▶ _TASK OBJECTIVE_
In the records that follow, find the line with "Other than the"; from there, retype every line exactly through the line with "Questions from Members", which also belongs to the answer.

▶ _INFORMATION SUPPLIED_
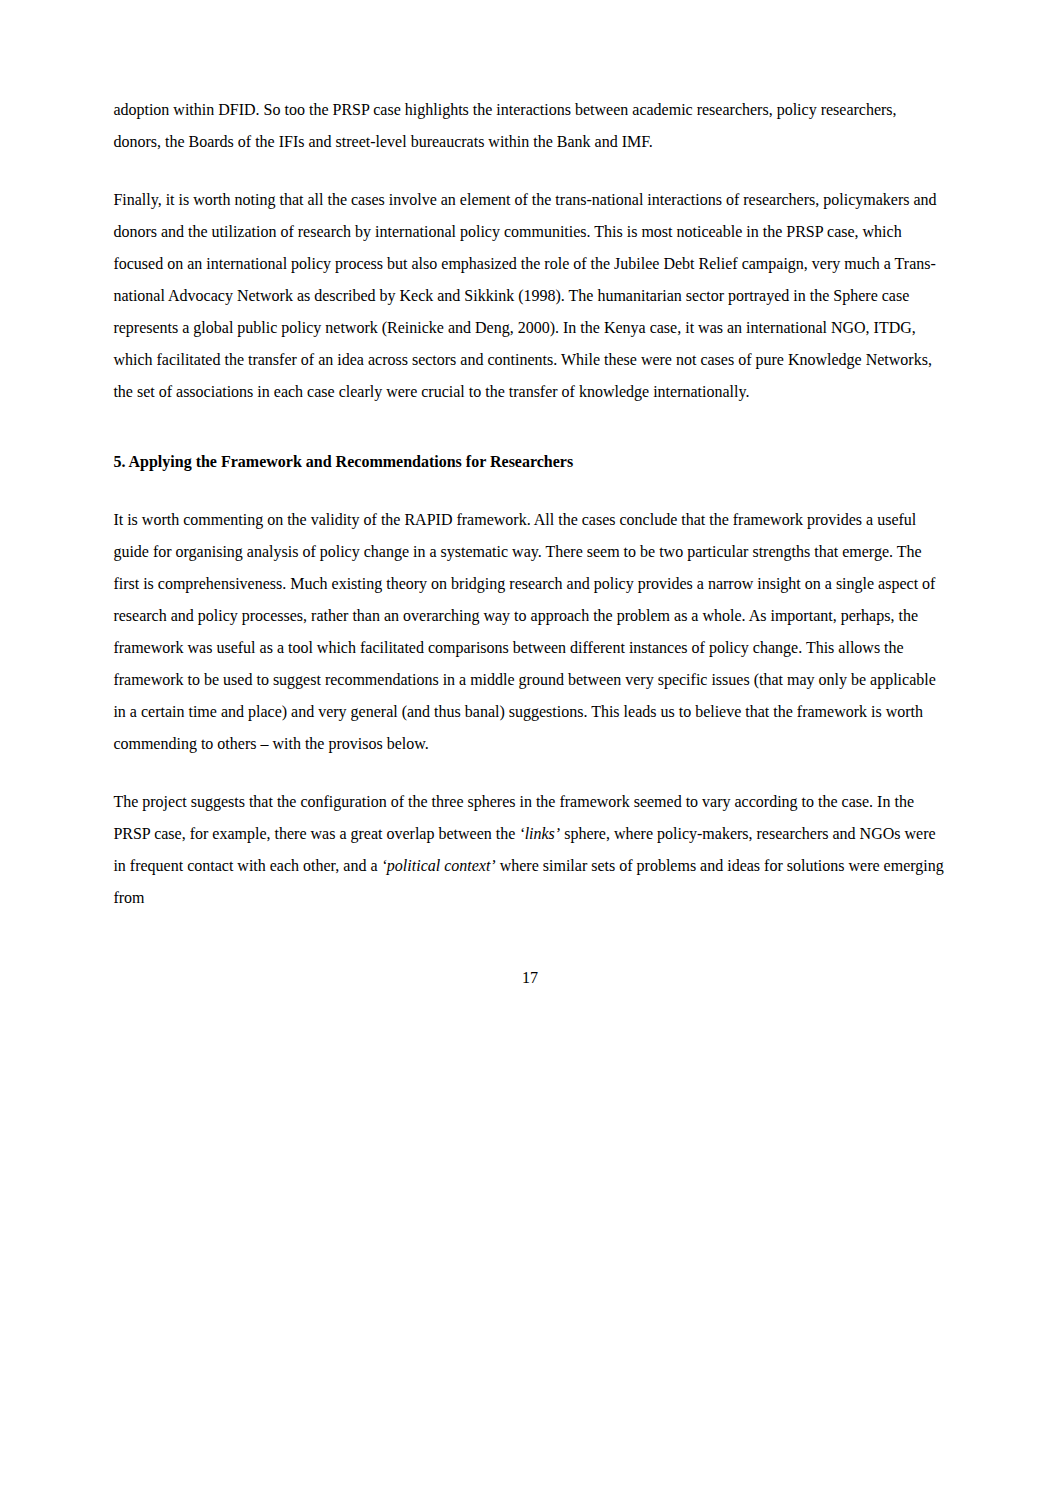adoption within DFID. So too the PRSP case highlights the interactions between academic researchers, policy researchers, donors, the Boards of the IFIs and street-level bureaucrats within the Bank and IMF.
Finally, it is worth noting that all the cases involve an element of the trans-national interactions of researchers, policymakers and donors and the utilization of research by international policy communities. This is most noticeable in the PRSP case, which focused on an international policy process but also emphasized the role of the Jubilee Debt Relief campaign, very much a Trans-national Advocacy Network as described by Keck and Sikkink (1998). The humanitarian sector portrayed in the Sphere case represents a global public policy network (Reinicke and Deng, 2000). In the Kenya case, it was an international NGO, ITDG, which facilitated the transfer of an idea across sectors and continents. While these were not cases of pure Knowledge Networks, the set of associations in each case clearly were crucial to the transfer of knowledge internationally.
5. Applying the Framework and Recommendations for Researchers
It is worth commenting on the validity of the RAPID framework. All the cases conclude that the framework provides a useful guide for organising analysis of policy change in a systematic way. There seem to be two particular strengths that emerge. The first is comprehensiveness. Much existing theory on bridging research and policy provides a narrow insight on a single aspect of research and policy processes, rather than an overarching way to approach the problem as a whole. As important, perhaps, the framework was useful as a tool which facilitated comparisons between different instances of policy change. This allows the framework to be used to suggest recommendations in a middle ground between very specific issues (that may only be applicable in a certain time and place) and very general (and thus banal) suggestions. This leads us to believe that the framework is worth commending to others – with the provisos below.
The project suggests that the configuration of the three spheres in the framework seemed to vary according to the case. In the PRSP case, for example, there was a great overlap between the ‘links’ sphere, where policy-makers, researchers and NGOs were in frequent contact with each other, and a ‘political context’ where similar sets of problems and ideas for solutions were emerging from
17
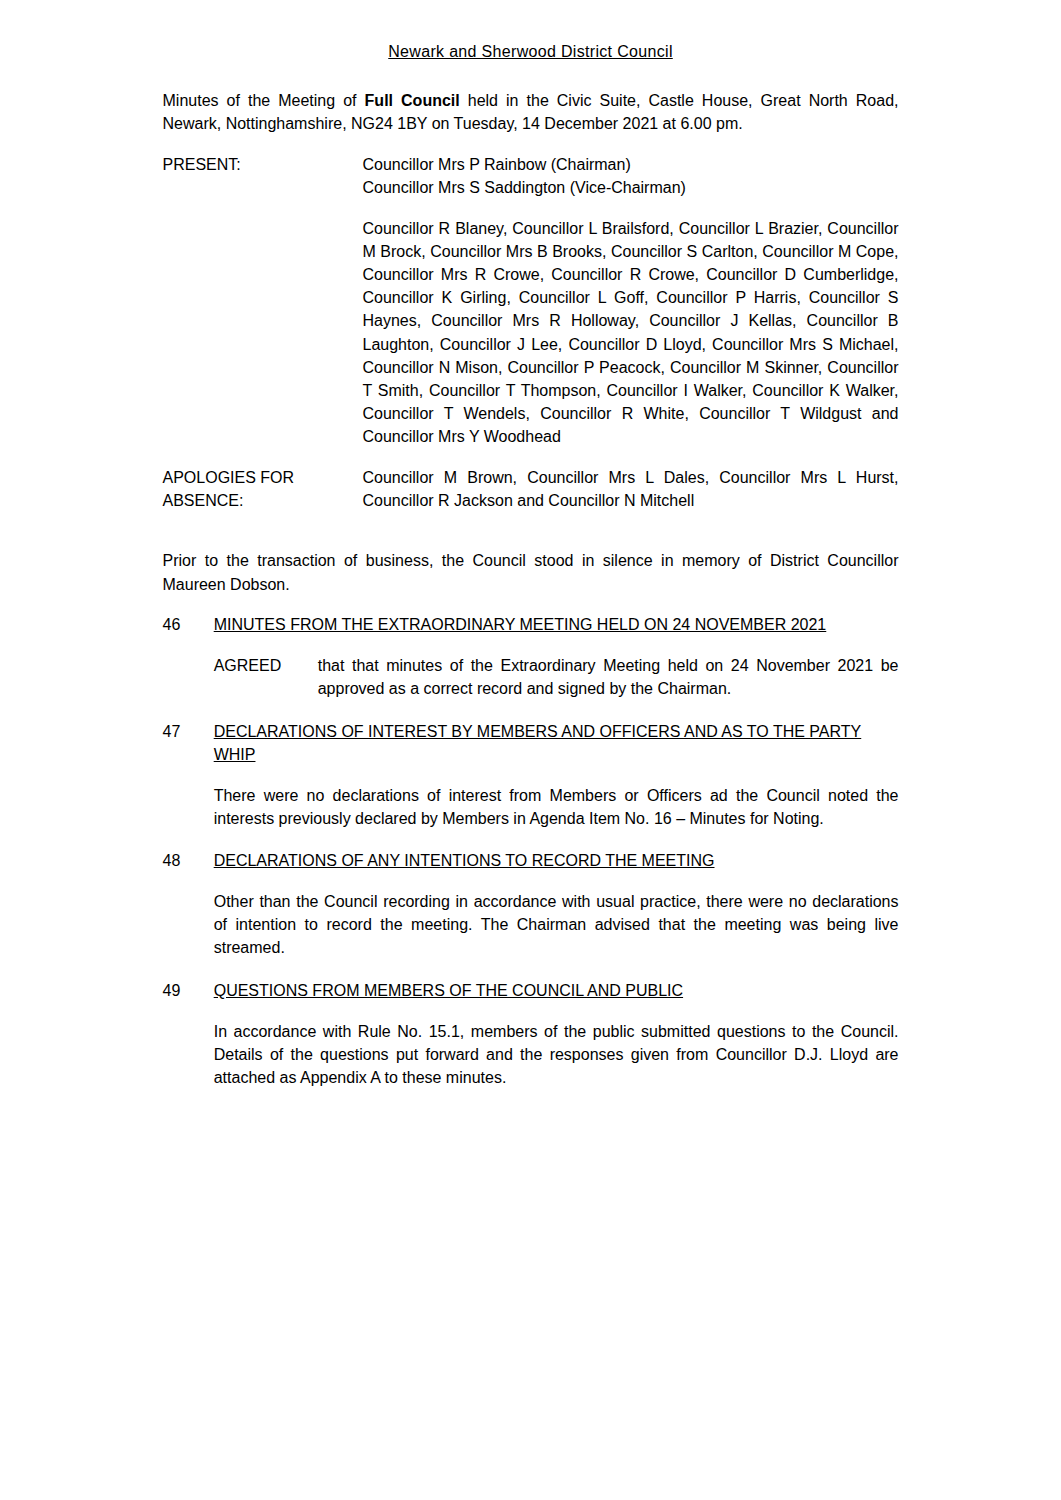Newark and Sherwood District Council
Minutes of the Meeting of Full Council held in the Civic Suite, Castle House, Great North Road, Newark, Nottinghamshire, NG24 1BY on Tuesday, 14 December 2021 at 6.00 pm.
| PRESENT: | Councillor Mrs P Rainbow (Chairman) Councillor Mrs S Saddington (Vice-Chairman) |
| | Councillor R Blaney, Councillor L Brailsford, Councillor L Brazier, Councillor M Brock, Councillor Mrs B Brooks, Councillor S Carlton, Councillor M Cope, Councillor Mrs R Crowe, Councillor R Crowe, Councillor D Cumberlidge, Councillor K Girling, Councillor L Goff, Councillor P Harris, Councillor S Haynes, Councillor Mrs R Holloway, Councillor J Kellas, Councillor B Laughton, Councillor J Lee, Councillor D Lloyd, Councillor Mrs S Michael, Councillor N Mison, Councillor P Peacock, Councillor M Skinner, Councillor T Smith, Councillor T Thompson, Councillor I Walker, Councillor K Walker, Councillor T Wendels, Councillor R White, Councillor T Wildgust and Councillor Mrs Y Woodhead |
| APOLOGIES FOR ABSENCE: | Councillor M Brown, Councillor Mrs L Dales, Councillor Mrs L Hurst, Councillor R Jackson and Councillor N Mitchell |
Prior to the transaction of business, the Council stood in silence in memory of District Councillor Maureen Dobson.
46
Minutes from the Extraordinary Meeting held on 24 November 2021
AGREED
that that minutes of the Extraordinary Meeting held on 24 November 2021 be approved as a correct record and signed by the Chairman.
47
Declarations of Interest by Members and Officers and as to the Party Whip
There were no declarations of interest from Members or Officers ad the Council noted the interests previously declared by Members in Agenda Item No. 16 – Minutes for Noting.
48
Declarations of any Intentions to Record the Meeting
Other than the Council recording in accordance with usual practice, there were no declarations of intention to record the meeting. The Chairman advised that the meeting was being live streamed.
49
Questions from Members of the Council and Public
In accordance with Rule No. 15.1, members of the public submitted questions to the Council. Details of the questions put forward and the responses given from Councillor D.J. Lloyd are attached as Appendix A to these minutes.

▶ _ANSWER SPACE_
Other than the Council recording in accordance with usual practice, there were no declarations of intention to record the meeting. The Chairman advised that the meeting was being live streamed.
49
Questions from Members of the Council and Public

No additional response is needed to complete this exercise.